In some ways, this is a logical inversion of the ostensible point of primaries.  Like first-round elections of run-off systems, primaries allow you to "vote your heart" without "wasting your vote," since you can always vote for the merely "lesser evil" candidate in the general election (or run-off, in countries like France, Brazil, or Poland).  In other ways, voting in the primary on the basis of "electability" (which is just another word for "fear that my values and choices are too alien to the rest of the country, which wouldn't support the candidate of my heart in a general election") is also a bit of mathematical tomfoolery: if you think others see primaries as a chance to vote with their hearts (the reason primaries exist), but that you that you can foil them by casting your one vote more "wisely," then you haven't thought about the weight of your one vote in the entire primary electorate (one voice can be slightly more influential in caucus states like Iowa, but only marginally); and by contrast if you think others see primaries as chances to pick the most "electable" candidate from the party, then it doesn't really matter how you vote (unless it's really unclear which candidate is most electable) anyways.

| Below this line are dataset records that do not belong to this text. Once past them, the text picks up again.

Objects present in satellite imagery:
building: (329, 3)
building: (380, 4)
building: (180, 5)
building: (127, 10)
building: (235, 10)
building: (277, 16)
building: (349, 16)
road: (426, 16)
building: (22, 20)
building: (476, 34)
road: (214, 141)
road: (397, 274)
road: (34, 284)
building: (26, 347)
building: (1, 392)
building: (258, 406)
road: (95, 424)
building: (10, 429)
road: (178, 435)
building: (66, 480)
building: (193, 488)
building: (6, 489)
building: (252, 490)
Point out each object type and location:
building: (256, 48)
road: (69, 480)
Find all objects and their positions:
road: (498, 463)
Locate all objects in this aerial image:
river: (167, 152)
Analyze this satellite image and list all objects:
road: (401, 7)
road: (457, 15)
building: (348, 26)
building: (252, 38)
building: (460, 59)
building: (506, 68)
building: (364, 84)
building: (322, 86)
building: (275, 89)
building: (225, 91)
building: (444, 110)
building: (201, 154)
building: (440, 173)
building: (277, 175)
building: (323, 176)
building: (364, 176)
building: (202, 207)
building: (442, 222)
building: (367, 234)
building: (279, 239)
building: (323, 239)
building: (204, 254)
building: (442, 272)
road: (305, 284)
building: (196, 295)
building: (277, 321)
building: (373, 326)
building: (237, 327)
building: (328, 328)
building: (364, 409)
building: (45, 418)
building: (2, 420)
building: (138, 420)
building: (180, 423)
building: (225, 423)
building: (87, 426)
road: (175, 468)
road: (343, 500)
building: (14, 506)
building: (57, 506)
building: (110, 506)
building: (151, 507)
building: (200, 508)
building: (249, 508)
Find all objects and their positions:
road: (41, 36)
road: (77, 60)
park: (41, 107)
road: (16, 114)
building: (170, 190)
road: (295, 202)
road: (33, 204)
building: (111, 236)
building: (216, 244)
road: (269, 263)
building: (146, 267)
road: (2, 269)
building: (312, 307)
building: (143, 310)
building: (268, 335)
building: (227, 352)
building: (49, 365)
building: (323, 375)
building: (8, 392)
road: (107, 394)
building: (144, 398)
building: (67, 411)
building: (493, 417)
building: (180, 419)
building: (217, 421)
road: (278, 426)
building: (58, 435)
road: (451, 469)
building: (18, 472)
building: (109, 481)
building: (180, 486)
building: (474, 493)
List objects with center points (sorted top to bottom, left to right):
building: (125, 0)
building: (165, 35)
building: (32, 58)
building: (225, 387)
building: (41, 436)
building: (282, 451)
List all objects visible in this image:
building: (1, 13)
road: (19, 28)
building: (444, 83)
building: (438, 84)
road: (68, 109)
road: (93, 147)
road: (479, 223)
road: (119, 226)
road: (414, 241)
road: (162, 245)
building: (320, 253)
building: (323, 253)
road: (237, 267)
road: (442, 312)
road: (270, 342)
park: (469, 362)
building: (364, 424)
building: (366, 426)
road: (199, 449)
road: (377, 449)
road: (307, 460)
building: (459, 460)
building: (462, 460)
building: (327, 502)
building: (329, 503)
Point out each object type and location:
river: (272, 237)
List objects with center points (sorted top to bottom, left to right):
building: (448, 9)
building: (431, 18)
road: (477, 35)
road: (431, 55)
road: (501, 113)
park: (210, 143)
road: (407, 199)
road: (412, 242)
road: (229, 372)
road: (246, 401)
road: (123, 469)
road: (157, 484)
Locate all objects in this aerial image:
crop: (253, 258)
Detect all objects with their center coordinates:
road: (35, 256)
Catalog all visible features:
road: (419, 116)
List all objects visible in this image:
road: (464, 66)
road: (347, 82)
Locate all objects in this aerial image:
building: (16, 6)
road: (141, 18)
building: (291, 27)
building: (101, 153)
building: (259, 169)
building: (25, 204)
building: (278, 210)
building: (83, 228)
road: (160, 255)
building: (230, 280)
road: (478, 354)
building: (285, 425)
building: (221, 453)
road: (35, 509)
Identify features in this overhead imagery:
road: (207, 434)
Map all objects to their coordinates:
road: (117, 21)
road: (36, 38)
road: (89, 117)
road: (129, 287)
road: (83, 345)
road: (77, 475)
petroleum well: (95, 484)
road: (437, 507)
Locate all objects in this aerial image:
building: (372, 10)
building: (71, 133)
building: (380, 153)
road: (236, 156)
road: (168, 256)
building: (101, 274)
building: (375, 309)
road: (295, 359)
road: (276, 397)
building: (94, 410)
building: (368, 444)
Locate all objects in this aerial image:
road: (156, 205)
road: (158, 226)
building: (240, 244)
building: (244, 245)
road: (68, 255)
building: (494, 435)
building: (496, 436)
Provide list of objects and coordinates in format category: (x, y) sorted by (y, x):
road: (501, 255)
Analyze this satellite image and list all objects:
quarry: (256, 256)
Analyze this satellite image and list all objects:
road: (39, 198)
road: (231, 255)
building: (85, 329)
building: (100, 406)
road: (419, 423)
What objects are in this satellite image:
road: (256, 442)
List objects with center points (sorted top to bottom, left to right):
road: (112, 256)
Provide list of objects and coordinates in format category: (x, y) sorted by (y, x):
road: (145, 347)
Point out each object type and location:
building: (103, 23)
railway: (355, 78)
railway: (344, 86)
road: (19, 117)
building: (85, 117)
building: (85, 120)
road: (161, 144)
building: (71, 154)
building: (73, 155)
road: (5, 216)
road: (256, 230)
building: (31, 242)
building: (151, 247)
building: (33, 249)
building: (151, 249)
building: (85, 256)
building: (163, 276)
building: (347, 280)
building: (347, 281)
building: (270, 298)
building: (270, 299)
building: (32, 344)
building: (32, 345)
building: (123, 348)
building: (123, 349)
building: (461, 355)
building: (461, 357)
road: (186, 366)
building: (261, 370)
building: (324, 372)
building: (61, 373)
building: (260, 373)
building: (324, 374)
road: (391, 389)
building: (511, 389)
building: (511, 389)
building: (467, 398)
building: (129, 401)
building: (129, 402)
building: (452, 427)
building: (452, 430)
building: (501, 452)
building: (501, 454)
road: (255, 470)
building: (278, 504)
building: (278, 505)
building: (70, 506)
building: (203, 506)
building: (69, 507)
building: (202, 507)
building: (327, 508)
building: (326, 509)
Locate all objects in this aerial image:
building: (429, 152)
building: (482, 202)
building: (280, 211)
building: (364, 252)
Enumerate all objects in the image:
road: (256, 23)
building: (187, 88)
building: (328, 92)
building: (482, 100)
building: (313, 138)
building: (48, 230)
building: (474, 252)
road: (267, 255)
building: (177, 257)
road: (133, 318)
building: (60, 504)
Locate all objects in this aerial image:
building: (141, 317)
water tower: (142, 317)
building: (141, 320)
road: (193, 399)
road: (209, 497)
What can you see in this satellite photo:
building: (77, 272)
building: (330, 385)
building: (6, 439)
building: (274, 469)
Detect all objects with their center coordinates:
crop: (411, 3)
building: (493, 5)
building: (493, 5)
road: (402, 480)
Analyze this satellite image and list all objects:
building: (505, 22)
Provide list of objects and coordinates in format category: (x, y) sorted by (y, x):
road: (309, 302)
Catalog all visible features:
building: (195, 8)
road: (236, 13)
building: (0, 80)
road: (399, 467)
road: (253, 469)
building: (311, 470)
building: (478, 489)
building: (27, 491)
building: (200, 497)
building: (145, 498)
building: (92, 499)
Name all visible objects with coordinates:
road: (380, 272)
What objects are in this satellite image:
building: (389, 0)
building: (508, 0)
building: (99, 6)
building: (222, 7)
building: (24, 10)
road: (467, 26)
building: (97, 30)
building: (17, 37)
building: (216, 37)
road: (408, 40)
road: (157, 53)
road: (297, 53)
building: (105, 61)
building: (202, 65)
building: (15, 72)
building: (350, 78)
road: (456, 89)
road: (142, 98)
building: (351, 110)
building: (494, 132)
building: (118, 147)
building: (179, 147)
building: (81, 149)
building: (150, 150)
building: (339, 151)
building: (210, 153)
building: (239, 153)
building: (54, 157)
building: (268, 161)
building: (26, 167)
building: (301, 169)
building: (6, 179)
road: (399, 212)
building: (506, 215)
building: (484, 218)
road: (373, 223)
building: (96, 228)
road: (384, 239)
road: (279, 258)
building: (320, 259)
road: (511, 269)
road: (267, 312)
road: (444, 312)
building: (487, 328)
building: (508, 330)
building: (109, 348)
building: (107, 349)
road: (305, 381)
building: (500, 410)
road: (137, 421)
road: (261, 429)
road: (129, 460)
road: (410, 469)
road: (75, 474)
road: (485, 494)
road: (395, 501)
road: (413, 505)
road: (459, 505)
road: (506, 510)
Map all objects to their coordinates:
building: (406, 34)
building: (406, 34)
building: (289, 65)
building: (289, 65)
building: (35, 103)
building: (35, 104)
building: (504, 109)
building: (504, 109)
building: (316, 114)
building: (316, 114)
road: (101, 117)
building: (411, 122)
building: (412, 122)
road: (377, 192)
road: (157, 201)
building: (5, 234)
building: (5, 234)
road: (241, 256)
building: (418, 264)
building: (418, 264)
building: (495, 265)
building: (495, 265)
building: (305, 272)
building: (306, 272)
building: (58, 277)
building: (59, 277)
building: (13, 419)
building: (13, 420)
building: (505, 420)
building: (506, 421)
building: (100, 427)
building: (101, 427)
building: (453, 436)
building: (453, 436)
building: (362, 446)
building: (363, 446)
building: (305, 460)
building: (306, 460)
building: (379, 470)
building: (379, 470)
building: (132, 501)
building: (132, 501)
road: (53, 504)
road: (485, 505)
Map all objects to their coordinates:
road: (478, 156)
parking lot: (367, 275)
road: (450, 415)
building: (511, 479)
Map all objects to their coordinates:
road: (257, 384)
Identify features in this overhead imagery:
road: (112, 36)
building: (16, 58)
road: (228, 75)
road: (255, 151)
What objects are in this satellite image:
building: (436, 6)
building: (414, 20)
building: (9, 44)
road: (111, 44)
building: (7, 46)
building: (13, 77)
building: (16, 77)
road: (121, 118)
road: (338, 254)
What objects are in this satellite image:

But recalling these discussions, and reading alternate coverage of Hillary and Bernie in, for example, the Washington Post, I realized that there's something deeper going on in my friends who think like this: Most of them are comfortable with their lives and the way the world is, and in this they are like most journalists and political pundits whose stories about Hillary's woes almost always comprise or at least conclude with attempts to reassure readers that she's still the favorite.  These observes fear to discover that the state of the world is not what they have been telling themselves: it has seemed to them that things in this country are going "ok," that a status quo candidate like Hillary could beat any of the [adjective] comers on the Republican side, and that there's no way this country has problems deep enough cause a mass hysteria enough to put Donald Trump in the White House, or deep enough to need a political revolution to solve them, like the one that could (will!) put Bernie Sanders in the White House.

They're not only afraid of Bernie losing, it may also be that they're afraid of discovering that they're in a cable-news, hybrid-suburbia, full 401k & good health benefits, comfortable bubble that actually includes precious few (and fewer) Americans with each passing year.  Afraid to find out they're in the Truman Show along with only a few million other citizens of this country, while the vast majority have to scrape & hope & pray for their economic futures and those of their families.  In a country where over 30% of Hispanic children and nearly 40% of African American children grow up in poverty, there are still bubbles where affluent white people can be comfortable living with Hillary and the stalemated status quot.  They look at Bernie, and they are afraid to lose the illusions of comfortable America with good chances for all that Clinton allows them cling to.  Instead, they should awake to fact that we can build that country again, but only if all people of good heart and good conscience--people like me and you--approach this coming electoral struggle, the struggle to build a movement much larger than Bernie Sanders, and the struggle to rebuild America as a place with good chances for all, with the attitude of "We can win," not "we're afraid to lose."  The only thing we have to fear is fear itself.